DATA PROVIDED >>

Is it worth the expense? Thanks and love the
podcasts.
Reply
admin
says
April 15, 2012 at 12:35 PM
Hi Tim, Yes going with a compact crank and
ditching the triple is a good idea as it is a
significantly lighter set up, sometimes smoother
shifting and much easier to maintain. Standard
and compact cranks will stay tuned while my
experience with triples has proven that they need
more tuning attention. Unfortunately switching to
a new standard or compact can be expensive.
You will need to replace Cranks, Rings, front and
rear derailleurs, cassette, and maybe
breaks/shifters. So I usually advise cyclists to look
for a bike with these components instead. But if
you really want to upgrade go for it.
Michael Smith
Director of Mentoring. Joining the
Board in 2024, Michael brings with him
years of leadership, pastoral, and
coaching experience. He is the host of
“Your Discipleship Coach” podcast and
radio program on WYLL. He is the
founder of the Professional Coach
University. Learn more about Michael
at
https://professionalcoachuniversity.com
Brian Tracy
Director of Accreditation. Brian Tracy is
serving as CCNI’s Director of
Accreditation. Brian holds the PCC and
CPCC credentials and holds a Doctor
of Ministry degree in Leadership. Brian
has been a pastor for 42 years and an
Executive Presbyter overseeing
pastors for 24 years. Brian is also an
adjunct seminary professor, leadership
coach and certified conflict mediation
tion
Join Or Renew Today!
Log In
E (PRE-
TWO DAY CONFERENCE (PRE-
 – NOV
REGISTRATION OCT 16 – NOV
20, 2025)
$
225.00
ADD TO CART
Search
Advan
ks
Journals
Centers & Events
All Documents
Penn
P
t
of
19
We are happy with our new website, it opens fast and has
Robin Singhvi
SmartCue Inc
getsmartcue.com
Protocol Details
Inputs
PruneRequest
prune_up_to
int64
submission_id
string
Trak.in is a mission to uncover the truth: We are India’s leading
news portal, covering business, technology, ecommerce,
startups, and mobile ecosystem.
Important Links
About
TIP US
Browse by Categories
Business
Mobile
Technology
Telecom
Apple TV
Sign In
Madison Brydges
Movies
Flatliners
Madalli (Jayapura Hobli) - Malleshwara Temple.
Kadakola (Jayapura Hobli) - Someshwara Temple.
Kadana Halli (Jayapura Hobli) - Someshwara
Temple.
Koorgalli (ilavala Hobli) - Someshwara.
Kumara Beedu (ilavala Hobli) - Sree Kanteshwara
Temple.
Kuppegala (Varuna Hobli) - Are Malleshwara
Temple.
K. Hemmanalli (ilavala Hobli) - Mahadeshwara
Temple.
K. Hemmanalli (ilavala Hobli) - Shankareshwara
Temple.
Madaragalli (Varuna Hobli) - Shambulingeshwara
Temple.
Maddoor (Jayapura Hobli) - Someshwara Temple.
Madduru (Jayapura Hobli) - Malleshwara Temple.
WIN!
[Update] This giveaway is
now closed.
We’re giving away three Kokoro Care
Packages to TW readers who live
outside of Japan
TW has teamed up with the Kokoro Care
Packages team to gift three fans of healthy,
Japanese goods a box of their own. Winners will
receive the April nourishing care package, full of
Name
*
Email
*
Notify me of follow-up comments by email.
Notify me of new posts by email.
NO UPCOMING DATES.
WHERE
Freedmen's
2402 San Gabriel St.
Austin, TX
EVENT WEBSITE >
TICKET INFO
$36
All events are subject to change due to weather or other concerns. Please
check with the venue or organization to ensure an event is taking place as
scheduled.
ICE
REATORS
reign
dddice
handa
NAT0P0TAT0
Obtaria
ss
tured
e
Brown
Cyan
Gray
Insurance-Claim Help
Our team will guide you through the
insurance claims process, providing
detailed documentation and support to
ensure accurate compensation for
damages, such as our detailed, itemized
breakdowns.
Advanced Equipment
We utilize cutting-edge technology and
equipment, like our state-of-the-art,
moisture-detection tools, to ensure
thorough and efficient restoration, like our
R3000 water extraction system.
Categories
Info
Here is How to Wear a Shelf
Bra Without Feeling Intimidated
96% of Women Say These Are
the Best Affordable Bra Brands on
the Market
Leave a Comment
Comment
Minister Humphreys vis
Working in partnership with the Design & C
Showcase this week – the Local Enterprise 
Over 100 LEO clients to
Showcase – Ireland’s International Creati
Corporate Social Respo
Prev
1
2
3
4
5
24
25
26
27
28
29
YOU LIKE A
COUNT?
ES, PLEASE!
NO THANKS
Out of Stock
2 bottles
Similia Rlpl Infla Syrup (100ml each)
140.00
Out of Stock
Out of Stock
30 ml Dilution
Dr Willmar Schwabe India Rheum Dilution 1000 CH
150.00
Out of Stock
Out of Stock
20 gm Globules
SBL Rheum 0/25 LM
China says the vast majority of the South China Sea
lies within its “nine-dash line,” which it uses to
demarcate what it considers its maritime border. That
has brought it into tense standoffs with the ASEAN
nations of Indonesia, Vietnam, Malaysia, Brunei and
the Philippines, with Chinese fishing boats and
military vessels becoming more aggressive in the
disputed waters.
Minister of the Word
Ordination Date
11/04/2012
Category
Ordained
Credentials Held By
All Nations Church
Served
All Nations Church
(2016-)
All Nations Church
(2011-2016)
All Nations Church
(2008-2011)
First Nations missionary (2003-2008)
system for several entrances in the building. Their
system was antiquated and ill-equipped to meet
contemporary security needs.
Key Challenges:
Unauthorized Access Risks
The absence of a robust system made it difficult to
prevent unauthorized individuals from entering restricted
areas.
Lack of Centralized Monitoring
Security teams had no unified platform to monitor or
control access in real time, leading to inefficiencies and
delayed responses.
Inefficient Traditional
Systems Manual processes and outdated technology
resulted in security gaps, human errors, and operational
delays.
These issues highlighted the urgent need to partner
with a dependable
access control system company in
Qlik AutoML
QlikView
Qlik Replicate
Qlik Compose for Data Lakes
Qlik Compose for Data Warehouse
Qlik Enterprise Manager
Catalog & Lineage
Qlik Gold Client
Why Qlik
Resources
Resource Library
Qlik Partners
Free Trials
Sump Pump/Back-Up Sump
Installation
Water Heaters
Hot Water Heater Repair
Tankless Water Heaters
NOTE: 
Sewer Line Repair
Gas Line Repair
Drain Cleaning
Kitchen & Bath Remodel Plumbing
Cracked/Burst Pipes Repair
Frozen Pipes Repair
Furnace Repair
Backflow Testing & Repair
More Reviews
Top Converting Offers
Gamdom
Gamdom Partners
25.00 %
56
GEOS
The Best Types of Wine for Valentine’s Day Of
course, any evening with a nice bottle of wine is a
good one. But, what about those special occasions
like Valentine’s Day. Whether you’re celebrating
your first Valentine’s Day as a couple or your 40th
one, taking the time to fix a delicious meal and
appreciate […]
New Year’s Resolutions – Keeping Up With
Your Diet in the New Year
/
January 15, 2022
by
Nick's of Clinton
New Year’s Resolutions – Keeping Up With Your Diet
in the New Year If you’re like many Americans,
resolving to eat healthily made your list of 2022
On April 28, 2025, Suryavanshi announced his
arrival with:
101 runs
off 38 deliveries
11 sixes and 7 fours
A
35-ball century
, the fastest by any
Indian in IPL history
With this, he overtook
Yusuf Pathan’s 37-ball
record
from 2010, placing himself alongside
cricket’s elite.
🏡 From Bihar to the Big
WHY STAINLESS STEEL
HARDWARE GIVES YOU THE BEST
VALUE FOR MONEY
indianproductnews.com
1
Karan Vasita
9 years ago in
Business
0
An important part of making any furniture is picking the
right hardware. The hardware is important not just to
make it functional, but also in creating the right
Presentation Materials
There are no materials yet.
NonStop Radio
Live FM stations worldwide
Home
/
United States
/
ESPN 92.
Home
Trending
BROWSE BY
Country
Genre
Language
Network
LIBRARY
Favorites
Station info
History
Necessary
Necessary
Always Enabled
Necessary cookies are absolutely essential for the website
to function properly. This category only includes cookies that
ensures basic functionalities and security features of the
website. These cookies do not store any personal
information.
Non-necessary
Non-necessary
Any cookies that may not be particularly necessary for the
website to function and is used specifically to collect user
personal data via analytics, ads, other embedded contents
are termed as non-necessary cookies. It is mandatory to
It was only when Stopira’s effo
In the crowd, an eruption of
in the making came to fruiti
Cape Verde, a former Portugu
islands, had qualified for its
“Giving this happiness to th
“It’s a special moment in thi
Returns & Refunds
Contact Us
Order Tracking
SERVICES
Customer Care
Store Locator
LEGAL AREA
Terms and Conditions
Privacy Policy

PROBLEM TO WORK ON >> Update the part of the rows that opens with the first line and closes with the line containing "adjunct seminary professor, leadership", replacing every "compact" with "double" and keeping everything else unchanged. Give only those lines.

RESPONSE AREA >>
Is it worth the expense? Thanks and love the
podcasts.
Reply
admin
says
April 15, 2012 at 12:35 PM
Hi Tim, Yes going with a double crank and
ditching the triple is a good idea as it is a
significantly lighter set up, sometimes smoother
shifting and much easier to maintain. Standard
and double cranks will stay tuned while my
experience with triples has proven that they need
more tuning attention. Unfortunately switching to
a new standard or double can be expensive.
You will need to replace Cranks, Rings, front and
rear derailleurs, cassette, and maybe
breaks/shifters. So I usually advise cyclists to look
for a bike with these components instead. But if
you really want to upgrade go for it.
Michael Smith
Director of Mentoring. Joining the
Board in 2024, Michael brings with him
years of leadership, pastoral, and
coaching experience. He is the host of
“Your Discipleship Coach” podcast and
radio program on WYLL. He is the
founder of the Professional Coach
University. Learn more about Michael
at
https://professionalcoachuniversity.com
Brian Tracy
Director of Accreditation. Brian Tracy is
serving as CCNI’s Director of
Accreditation. Brian holds the PCC and
CPCC credentials and holds a Doctor
of Ministry degree in Leadership. Brian
has been a pastor for 42 years and an
Executive Presbyter overseeing
pastors for 24 years. Brian is also an
adjunct seminary professor, leadership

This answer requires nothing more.